* _TO-DO ITEM_
Can you reproduce, character for character, the part of the data that opens with the line containing "0:07:31| and all" and closes with the line containing "0:08:33| as his", including both of those lines?

* _SOURCE RECORDS_
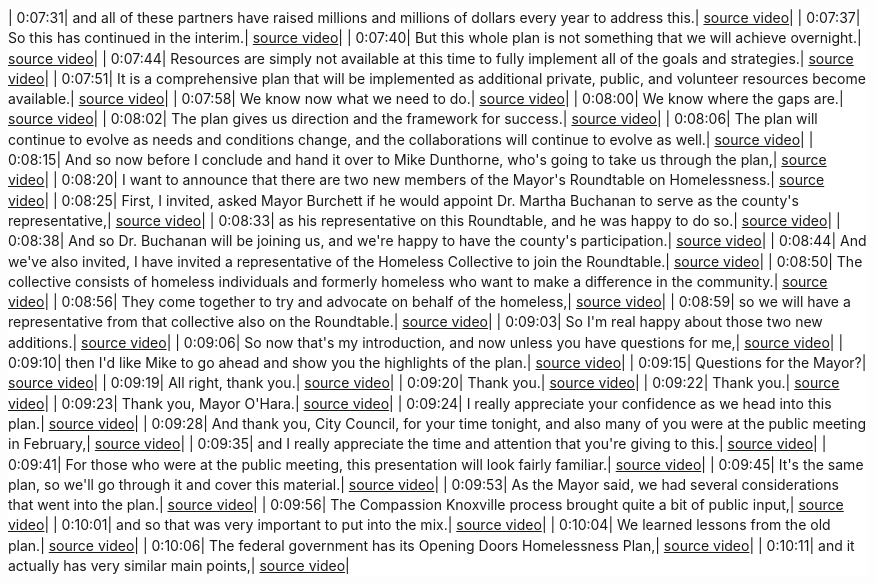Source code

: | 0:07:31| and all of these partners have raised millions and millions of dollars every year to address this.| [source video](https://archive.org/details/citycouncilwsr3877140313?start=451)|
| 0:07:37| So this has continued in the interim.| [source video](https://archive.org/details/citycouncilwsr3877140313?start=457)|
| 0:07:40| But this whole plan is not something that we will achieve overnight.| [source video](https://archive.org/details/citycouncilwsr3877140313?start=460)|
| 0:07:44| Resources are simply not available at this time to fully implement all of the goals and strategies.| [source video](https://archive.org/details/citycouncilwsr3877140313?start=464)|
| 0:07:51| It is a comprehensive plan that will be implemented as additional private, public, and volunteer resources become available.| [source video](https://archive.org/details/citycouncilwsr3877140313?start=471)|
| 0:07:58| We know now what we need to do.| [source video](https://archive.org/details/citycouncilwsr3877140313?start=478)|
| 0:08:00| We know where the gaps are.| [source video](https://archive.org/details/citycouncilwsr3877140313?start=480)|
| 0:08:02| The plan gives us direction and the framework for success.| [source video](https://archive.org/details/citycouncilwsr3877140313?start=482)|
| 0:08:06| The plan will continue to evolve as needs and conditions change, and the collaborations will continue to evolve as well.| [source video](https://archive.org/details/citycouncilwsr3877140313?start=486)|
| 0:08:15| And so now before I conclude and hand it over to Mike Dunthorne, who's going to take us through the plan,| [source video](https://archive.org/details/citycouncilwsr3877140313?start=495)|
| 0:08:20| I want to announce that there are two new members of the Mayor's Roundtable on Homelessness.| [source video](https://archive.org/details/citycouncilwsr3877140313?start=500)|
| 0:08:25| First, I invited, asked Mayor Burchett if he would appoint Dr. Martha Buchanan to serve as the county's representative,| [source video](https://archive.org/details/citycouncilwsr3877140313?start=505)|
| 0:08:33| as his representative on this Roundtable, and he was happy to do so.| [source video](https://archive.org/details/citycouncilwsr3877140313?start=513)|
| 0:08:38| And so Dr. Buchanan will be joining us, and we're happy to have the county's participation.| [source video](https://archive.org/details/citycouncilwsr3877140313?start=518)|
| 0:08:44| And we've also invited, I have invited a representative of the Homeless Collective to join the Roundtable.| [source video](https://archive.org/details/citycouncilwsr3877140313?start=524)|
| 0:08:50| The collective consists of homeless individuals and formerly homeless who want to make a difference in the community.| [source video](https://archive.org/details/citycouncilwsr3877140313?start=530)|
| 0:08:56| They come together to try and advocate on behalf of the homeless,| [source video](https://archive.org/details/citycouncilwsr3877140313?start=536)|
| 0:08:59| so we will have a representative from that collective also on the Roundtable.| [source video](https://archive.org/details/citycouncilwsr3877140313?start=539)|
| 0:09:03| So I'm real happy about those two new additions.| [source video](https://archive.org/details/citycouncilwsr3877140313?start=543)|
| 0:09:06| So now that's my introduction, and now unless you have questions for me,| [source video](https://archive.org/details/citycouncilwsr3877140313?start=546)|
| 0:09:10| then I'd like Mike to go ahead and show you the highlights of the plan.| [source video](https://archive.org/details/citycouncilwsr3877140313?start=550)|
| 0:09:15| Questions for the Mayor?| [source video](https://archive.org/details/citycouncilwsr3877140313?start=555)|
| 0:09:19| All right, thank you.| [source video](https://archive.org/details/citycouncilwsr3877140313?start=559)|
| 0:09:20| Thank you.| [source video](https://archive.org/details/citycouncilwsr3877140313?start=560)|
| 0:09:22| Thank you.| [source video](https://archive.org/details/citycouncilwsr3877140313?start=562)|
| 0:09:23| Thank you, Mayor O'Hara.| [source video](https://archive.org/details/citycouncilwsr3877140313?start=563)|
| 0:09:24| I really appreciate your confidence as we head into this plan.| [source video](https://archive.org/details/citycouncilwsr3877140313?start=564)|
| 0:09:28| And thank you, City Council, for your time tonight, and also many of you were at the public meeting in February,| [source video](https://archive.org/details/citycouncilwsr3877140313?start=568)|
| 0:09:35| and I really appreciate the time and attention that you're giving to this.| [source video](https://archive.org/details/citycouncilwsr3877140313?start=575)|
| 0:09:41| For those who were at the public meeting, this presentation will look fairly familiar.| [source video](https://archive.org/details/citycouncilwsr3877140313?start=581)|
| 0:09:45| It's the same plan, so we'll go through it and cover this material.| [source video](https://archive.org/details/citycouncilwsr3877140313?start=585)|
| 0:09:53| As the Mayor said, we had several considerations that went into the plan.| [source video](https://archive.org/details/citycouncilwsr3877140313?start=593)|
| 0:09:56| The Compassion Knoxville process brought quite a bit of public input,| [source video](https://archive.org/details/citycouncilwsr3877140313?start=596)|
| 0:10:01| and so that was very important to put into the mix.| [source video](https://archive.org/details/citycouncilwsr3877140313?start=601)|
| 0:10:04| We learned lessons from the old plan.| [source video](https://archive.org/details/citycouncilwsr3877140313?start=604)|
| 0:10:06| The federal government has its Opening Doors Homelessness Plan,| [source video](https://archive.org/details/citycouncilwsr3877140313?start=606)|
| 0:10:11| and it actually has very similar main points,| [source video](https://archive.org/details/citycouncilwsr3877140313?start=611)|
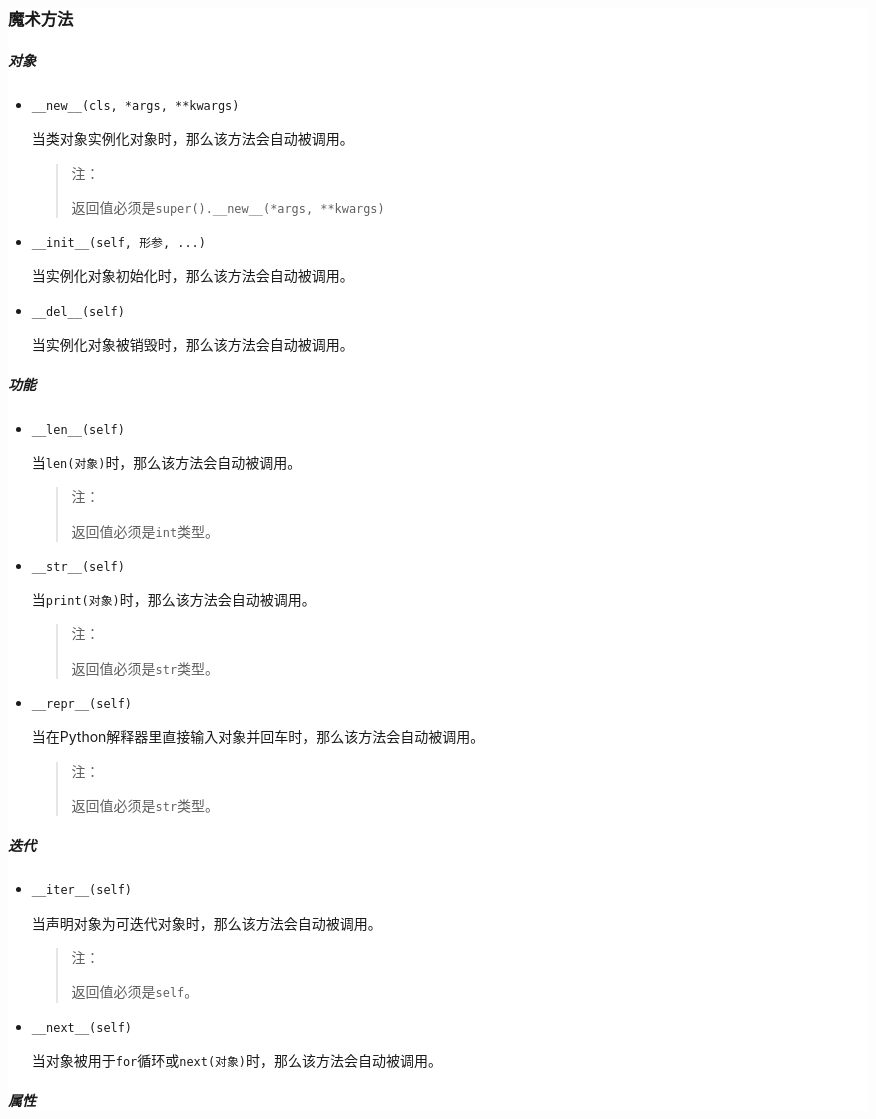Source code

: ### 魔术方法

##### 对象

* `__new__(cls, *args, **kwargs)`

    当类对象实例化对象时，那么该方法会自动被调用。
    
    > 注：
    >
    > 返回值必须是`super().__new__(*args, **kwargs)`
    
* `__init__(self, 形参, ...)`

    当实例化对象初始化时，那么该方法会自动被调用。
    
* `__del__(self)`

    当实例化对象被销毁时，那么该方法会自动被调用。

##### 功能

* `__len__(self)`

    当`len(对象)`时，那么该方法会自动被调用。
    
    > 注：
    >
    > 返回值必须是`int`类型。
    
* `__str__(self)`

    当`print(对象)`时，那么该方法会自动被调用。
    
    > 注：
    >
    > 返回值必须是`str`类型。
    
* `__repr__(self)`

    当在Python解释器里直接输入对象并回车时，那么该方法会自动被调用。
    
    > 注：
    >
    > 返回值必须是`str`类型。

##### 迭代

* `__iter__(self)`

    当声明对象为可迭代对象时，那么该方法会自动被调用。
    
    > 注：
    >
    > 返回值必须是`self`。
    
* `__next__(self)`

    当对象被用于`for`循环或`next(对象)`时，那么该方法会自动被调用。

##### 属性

* * *

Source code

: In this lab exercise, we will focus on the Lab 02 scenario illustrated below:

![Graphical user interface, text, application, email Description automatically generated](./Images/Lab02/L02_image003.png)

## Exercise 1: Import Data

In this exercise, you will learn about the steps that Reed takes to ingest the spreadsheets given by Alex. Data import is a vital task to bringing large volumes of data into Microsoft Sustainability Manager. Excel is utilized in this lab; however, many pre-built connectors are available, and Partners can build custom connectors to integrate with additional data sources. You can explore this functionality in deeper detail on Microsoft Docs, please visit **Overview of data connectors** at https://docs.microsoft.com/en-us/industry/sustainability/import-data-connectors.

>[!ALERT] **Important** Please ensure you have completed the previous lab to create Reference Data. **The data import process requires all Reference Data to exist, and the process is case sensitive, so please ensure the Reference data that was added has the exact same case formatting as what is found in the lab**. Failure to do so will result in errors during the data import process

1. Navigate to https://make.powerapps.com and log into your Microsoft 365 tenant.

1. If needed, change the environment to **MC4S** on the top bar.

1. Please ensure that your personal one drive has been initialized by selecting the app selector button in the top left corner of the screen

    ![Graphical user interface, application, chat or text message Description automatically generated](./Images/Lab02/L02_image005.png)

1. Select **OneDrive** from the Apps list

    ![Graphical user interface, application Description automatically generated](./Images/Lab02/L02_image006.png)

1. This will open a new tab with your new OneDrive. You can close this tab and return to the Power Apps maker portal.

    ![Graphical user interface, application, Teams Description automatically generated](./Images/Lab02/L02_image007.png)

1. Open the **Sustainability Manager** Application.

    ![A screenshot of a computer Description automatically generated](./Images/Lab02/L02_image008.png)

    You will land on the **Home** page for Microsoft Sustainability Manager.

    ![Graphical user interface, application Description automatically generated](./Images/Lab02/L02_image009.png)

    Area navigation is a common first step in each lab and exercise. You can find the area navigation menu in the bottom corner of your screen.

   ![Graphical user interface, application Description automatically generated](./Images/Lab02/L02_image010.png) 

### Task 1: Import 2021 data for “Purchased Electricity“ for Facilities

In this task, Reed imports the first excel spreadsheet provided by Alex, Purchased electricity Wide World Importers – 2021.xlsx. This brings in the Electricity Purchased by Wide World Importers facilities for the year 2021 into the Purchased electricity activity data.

* _SOLVED EXERCISE_
: | 0:07:31| and all of these partners have raised millions and millions of dollars every year to address this.| [source video](https://archive.org/details/citycouncilwsr3877140313?start=451)|
| 0:07:37| So this has continued in the interim.| [source video](https://archive.org/details/citycouncilwsr3877140313?start=457)|
| 0:07:40| But this whole plan is not something that we will achieve overnight.| [source video](https://archive.org/details/citycouncilwsr3877140313?start=460)|
| 0:07:44| Resources are simply not available at this time to fully implement all of the goals and strategies.| [source video](https://archive.org/details/citycouncilwsr3877140313?start=464)|
| 0:07:51| It is a comprehensive plan that will be implemented as additional private, public, and volunteer resources become available.| [source video](https://archive.org/details/citycouncilwsr3877140313?start=471)|
| 0:07:58| We know now what we need to do.| [source video](https://archive.org/details/citycouncilwsr3877140313?start=478)|
| 0:08:00| We know where the gaps are.| [source video](https://archive.org/details/citycouncilwsr3877140313?start=480)|
| 0:08:02| The plan gives us direction and the framework for success.| [source video](https://archive.org/details/citycouncilwsr3877140313?start=482)|
| 0:08:06| The plan will continue to evolve as needs and conditions change, and the collaborations will continue to evolve as well.| [source video](https://archive.org/details/citycouncilwsr3877140313?start=486)|
| 0:08:15| And so now before I conclude and hand it over to Mike Dunthorne, who's going to take us through the plan,| [source video](https://archive.org/details/citycouncilwsr3877140313?start=495)|
| 0:08:20| I want to announce that there are two new members of the Mayor's Roundtable on Homelessness.| [source video](https://archive.org/details/citycouncilwsr3877140313?start=500)|
| 0:08:25| First, I invited, asked Mayor Burchett if he would appoint Dr. Martha Buchanan to serve as the county's representative,| [source video](https://archive.org/details/citycouncilwsr3877140313?start=505)|
| 0:08:33| as his representative on this Roundtable, and he was happy to do so.| [source video](https://archive.org/details/citycouncilwsr3877140313?start=513)|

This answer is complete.